Des responsables iraniens ont plusieurs fois menacé de bloquer le détroit d’Ormuz, notamment en temps de tensions avec les Etats-Unis, mais il n’a jamais été fermé.
C’est par ce détroit que transite environ 20% de la production mondiale de pétrole.
Ces exercices se déroulent « dans le golfe Persique et la mer d’Oman » et sont supervisés par le général Mohammad Pakpour, chef des Gardiens, a souligné la télévision d’Etat.
Cette annonce intervient à la veille de nouveaux pourparlers sur le nucléaire en Suisse entre l’Iran et les Etats-Unis, sous médiation du sultanat d’Oman.
Les deux pays, ennemis depuis quatre décennies, ont repris le 6 février à Oman leurs discussions, les premières depuis une guerre en juin, déclenchée par Israël et à laquelle s’étaient brièvement joints les Etats-Unis pour frapper des installations nucléaires iraniennes.
L’Iran et les Etats-Unis avaient déjà mené des négociations au printemps 2025 mais elles achoppaient notamment sur la question de l’enrichissement d’uranium.
Le président américain Donald Trump, qui pousse l’Iran à sceller un accord, a déployé dans la région une importante force navale, qu’il a qualifiée d' »armada ».

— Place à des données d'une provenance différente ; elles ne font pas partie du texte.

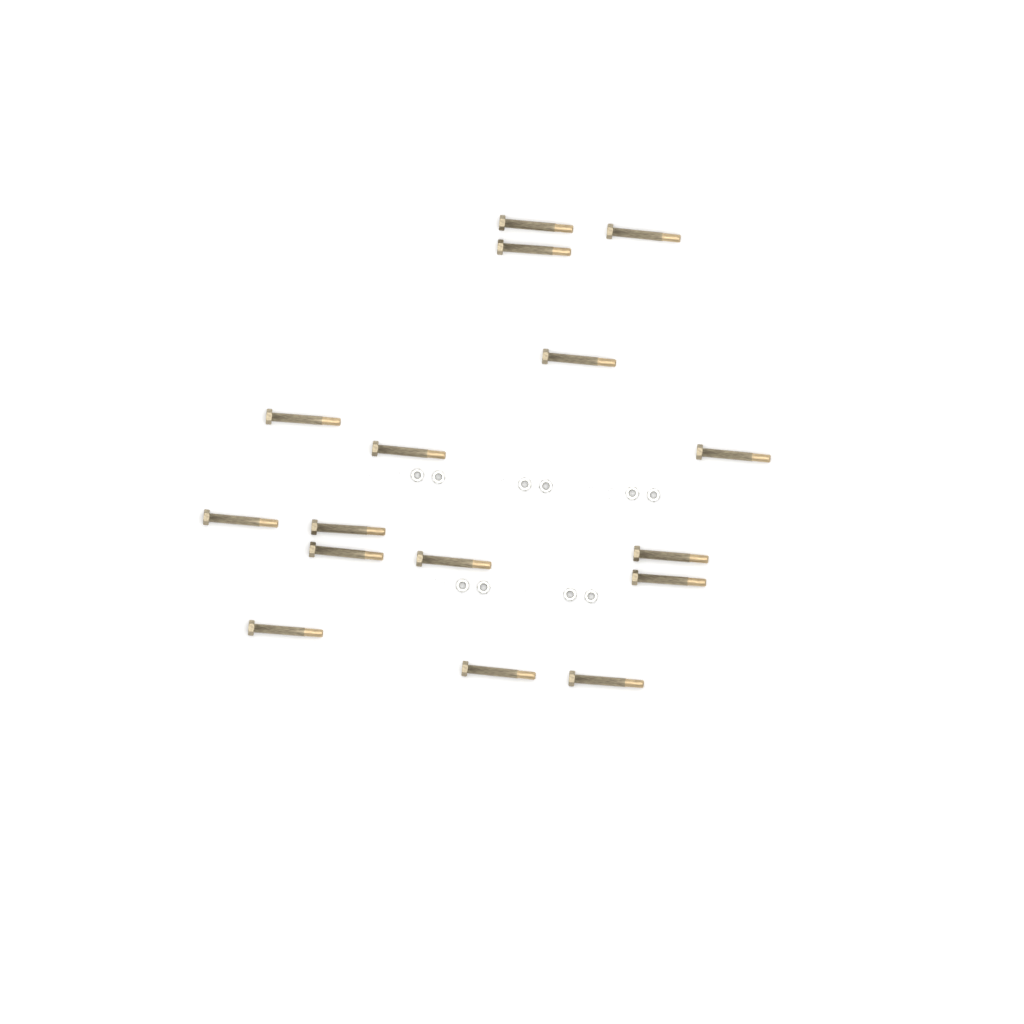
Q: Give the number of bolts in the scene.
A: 16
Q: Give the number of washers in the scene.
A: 10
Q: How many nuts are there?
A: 10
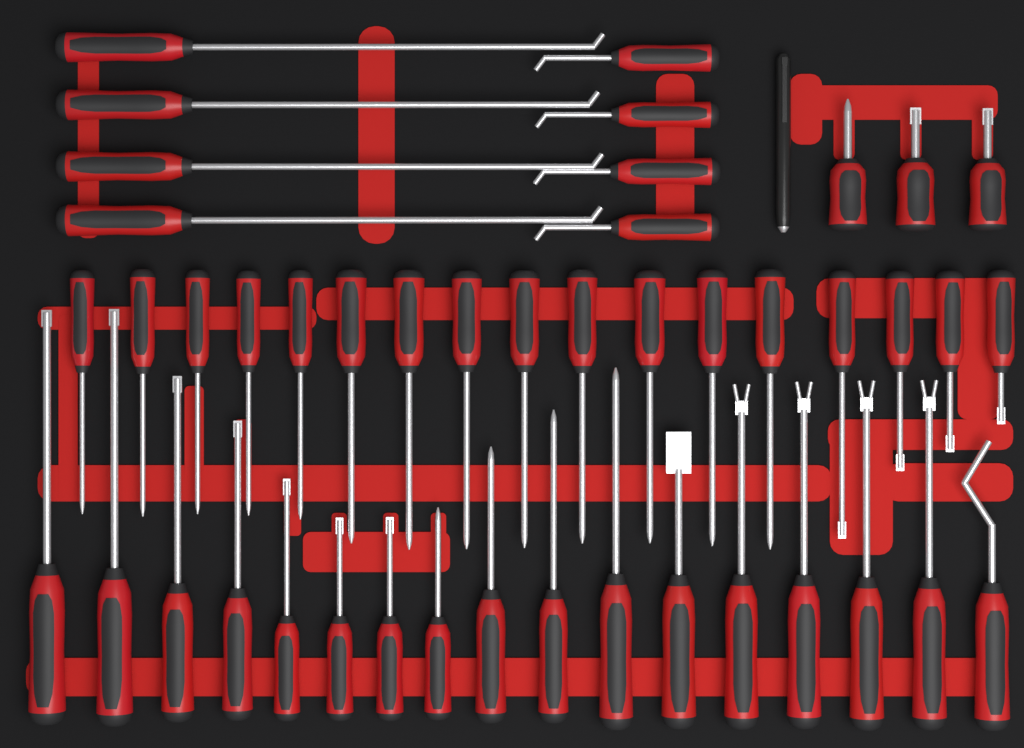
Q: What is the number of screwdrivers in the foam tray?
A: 45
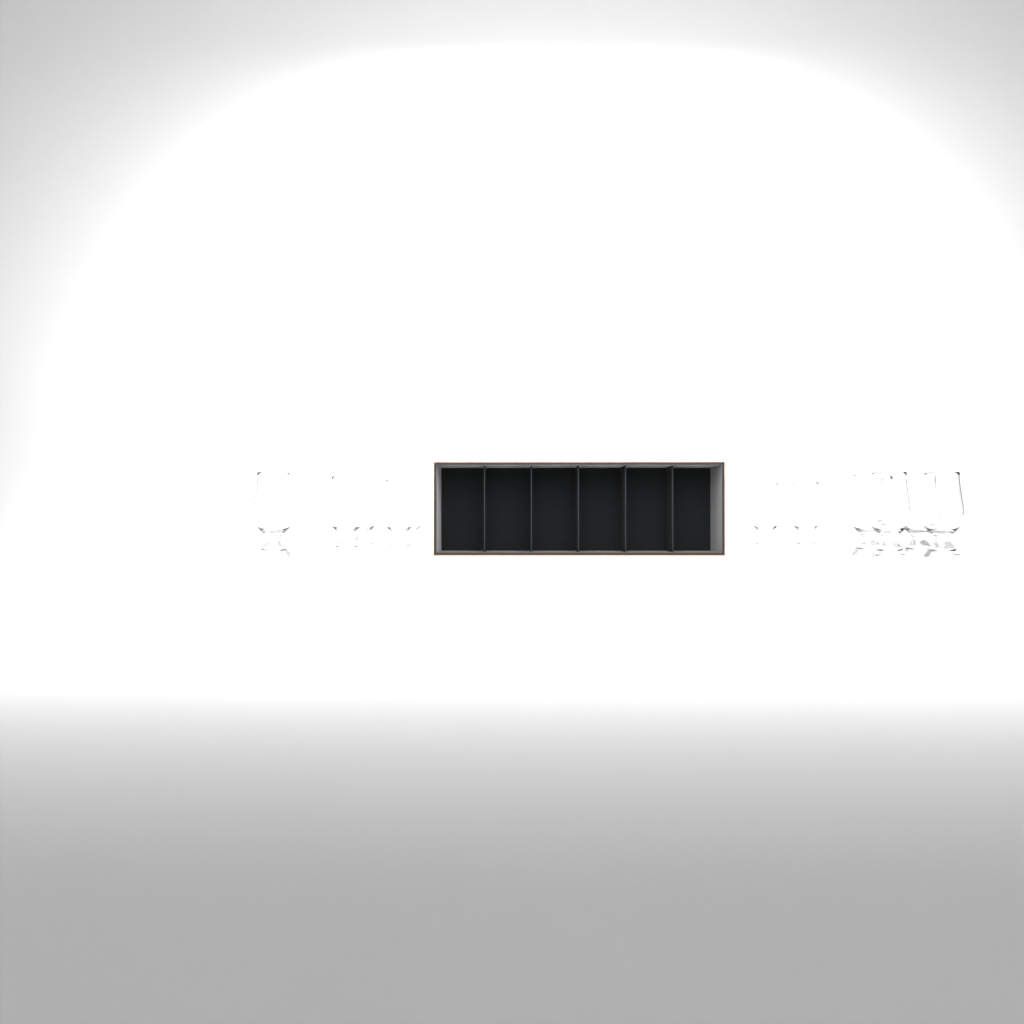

Après l’envoi en janvier dans le Golfe du porte-avions USS Abraham Lincoln et de navires d’escorte, il a indiqué vendredi qu’un deuxième porte-avion, le Gerald Ford, partirait « très bientôt » pour le Moyen-Orient.
Mohammad Akbarzadeh, un haut responsable des forces navales des Gardiens de la Révolution, a averti lundi que tous les navires étrangers dans la région étaient « sous surveillance totale » et « à portée de la puissance défensive » de l’Iran.